It's summer, so it's that time again...time to attempt to start a running habit before giving up when it gets really hot and humid. I've lost track of how many years I've been through this routine. ;-)
Something is different this year, though...somehow or another, I didn't have to backtrack. I ran for the first time this year back in March (after not having gone at all since maybe September of last year) and, to my great surprise, I was able to run for 30 minutes straight. No one was more surprised than I was!
With my new job and all of the other constraints on my time, I've been finding it hard to get out there to run but I've been managing once or twice a week (with, I'll admit, a few weeks where I didn't go at all). I have discovered that I am much happier when it's not hot (no surprise there) and that I feel much better about the whole thing when I am able to go in the morning, rather than at the end of a long day. Unfortunately, I can usually only manage morning runs on the weekend -- even Tuesdays, which are the day I go in late to work, are hard to manage.
Anyway, I guess I can call myself a c25k graduate now, although I think that the name of the program is something of a misnomer. Really, it doesn't get you up to running a 5k -- the final workouts have you running 30 minutes. And, well, I assure you that it will be a LONG time, if ever, before I can run 5k in 30 minutes. At my pokey pace, I'd be lucky if I managed to break 45 minutes. (Yesterday I ran my longest distance yet -- 2.7 miles -- in about 41 minutes. I did walk a bit, but it was mostly running.)
I have a complicated mental relationship with running. I know that it's just a contest with myself, and it's not a competition (sure, it is for some people, but I am not interested in being competitive), and that, as the saying goes, with every step I take I'm lapping the guy on the couch -- but I still find it really difficult to turn off the part of my brain that just wants to be GOOD at things. Even when I feel like I am doing really well and running at a decent clip, I am still, if I'm LUCKY, only going at a 14:40 pace. Despite the logical part of my brain KNOWING that this isn't terrible, I still find it discouraging. Even thinking back to the very beginnings of the c25k program, when I had trouble running just 90 seconds at a time, and reminding myself of how far I've come isn't enough to shut down that voice in the back of my head. I wish I knew how to make it stop.
Another thing that's different this year -- I finally got my act together and signed up for a race.

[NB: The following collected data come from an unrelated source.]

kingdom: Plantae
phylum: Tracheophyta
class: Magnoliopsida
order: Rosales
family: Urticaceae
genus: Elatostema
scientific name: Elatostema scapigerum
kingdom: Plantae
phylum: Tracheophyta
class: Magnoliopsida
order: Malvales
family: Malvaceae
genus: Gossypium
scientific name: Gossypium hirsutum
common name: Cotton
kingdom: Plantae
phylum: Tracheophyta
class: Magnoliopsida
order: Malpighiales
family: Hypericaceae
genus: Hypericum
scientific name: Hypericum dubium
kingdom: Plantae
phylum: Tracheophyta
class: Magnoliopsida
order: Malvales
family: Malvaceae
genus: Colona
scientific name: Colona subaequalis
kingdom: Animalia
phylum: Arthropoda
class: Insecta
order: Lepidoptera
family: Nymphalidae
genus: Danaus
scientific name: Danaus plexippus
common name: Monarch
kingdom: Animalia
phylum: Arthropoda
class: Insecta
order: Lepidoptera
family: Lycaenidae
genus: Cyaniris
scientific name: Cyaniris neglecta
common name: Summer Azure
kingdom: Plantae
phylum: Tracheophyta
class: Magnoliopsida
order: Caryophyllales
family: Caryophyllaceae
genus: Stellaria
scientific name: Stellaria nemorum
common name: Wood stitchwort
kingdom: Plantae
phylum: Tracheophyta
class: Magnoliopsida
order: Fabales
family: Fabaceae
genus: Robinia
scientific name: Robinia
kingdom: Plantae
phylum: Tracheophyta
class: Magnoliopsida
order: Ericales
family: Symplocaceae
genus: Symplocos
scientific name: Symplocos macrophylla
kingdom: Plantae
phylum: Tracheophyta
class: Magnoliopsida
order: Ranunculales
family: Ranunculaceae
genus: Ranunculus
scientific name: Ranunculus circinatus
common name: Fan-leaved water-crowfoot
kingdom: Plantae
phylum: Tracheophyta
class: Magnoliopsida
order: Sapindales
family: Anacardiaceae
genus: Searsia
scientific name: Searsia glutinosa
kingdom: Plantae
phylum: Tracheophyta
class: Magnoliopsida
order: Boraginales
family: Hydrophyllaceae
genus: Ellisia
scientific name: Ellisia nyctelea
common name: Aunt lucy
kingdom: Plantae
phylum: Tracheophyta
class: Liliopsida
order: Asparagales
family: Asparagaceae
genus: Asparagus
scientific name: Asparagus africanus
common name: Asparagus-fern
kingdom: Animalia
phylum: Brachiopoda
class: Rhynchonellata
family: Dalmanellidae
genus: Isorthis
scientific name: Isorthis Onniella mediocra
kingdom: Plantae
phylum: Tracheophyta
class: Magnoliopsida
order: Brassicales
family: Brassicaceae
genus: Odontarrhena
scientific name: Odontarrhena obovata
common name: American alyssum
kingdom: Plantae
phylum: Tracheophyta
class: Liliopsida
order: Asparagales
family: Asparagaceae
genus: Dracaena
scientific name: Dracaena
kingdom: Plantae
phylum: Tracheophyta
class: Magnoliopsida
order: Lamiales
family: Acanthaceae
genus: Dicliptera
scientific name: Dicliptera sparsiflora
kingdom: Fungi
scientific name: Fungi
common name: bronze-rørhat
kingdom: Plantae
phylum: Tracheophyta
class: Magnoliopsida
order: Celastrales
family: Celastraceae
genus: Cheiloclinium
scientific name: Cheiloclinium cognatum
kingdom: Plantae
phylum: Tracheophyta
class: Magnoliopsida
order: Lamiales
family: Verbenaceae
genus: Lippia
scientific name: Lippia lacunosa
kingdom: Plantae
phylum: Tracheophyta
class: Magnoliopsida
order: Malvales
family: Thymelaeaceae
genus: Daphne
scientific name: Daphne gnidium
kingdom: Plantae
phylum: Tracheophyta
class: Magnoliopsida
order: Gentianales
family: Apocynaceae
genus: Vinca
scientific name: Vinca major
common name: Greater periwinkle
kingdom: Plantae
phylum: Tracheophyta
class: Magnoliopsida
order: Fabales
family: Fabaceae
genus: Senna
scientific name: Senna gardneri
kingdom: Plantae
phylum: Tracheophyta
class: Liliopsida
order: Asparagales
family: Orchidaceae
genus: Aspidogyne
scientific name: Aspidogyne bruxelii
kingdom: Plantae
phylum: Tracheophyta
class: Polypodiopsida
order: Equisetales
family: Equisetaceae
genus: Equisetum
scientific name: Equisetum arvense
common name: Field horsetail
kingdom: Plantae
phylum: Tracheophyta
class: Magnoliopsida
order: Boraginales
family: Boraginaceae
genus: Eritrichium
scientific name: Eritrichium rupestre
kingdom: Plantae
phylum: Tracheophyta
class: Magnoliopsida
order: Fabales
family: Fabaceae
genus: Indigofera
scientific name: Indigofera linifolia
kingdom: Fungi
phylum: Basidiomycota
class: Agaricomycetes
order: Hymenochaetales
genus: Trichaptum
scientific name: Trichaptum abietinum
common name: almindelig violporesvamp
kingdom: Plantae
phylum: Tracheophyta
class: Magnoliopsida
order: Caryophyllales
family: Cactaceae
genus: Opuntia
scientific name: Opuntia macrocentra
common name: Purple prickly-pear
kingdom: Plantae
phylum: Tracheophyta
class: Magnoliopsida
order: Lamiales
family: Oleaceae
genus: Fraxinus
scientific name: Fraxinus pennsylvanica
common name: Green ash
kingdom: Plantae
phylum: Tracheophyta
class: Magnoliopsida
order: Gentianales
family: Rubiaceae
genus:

I'm registered for the Red Dress Run for Women in Hartford on July 6 -- my first 5k! (I've walked plenty of 5ks before, but this will be my first time running, or attempting to run. I'm hoping I can run the whole thing, but will settle for the vast majority.) I'm really sad, though, that Jim won't be able to come and cheer me on, because he'll be away at a conference. :-( He's been really encouraging throughout this whole thing and I was really looking forward to having him there for my first race. Sigh.